Distinguishing a Virtualized Device from a Physical Device
Our customers sometimes ask about how their scripts and apps can determine if they're running on a Corellium device.
In this article, we discuss a few methods depending on your device type.
Checking an iOS Device from Its Command Line
All virtualized iOS devices start with CORELLIUM
, for example, CORELLIUM-I13PM
.
You can check the device serial number in the iOS console using the code ioreg -w0 -l | grep IOPlatformSerialNumber
.
The response will look similar to "IOPlatformSerialNumber" = "CORELLIUM-I13PM" on virtualized iOS devices.
Checking an iOS Device from Its Display
- Open the Settings app and navigate to General then About.
- Notice that the virtual devices' serial number includes "CORELLIUM".
Checking an iOS Device from a macOS Command Line
You can also identify virtualized devices using a connected macOS computer with the following steps:
- Go to the Connect tab and set up the VPN connection. We recommend the OpenVPN client Viscosity for macOS.
- Download the USBFlux dmg from the Connect tab, install the app, then start the service.
- Install the iMobileDevice library with
brew install libimobiledevice
. - Check the connected device's serial number using
ideviceinfo | grep ^SerialNumber
. - You will see responses like SerialNumber: CORELLLLIUM-I13PM in the terminal.
Checking from an Android Device Command Line
There are at least three methods to distinguish Corellium devices using the command line.
Android Method 1
You can determine the Android device manufacturer in the Android console using getprop ro.product.manufacturer
. The response will be Corellium on virtualized Android devices.

**Extracted material**
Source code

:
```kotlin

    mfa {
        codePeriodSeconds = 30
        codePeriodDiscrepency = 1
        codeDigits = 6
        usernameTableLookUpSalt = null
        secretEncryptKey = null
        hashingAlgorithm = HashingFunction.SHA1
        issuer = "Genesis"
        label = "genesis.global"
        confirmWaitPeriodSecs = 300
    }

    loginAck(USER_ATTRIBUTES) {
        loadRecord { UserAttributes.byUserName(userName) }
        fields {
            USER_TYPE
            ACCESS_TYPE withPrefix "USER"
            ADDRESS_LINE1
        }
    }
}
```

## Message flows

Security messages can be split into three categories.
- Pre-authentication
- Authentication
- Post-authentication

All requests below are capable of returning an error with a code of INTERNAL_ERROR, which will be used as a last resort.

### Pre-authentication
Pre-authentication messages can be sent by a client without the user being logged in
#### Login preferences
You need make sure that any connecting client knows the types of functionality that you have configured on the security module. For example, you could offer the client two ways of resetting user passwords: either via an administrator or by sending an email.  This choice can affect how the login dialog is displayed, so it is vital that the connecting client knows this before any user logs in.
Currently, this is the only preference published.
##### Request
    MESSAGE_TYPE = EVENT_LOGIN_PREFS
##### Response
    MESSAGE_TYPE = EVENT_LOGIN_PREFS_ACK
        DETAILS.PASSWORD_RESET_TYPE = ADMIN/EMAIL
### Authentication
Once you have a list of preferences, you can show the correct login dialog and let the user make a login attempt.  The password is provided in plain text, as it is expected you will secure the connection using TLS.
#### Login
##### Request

**Required action A**
List every command that the article on identifying Corellium devices gives for entering at a command line.
**Required action B**
Answer these questions using the article on identifying Corellium devices:
(i) Which OpenVPN client does the article recommend for macOS?
(ii) After opening the Settings app on an iOS device, which two items lead to the serial number?
(iii) What response does getprop ro.product.manufacturer give on virtualized Android devices?
The rows have no connection to the article on identifying Corellium devices.

**Written reply A**
- ioreg -w0 -l | grep IOPlatformSerialNumber
- brew install libimobiledevice
- ideviceinfo | grep ^SerialNumber
- getprop ro.product.manufacturer

**Written reply B**
(i) Viscosity
(ii) General, then About
(iii) Corellium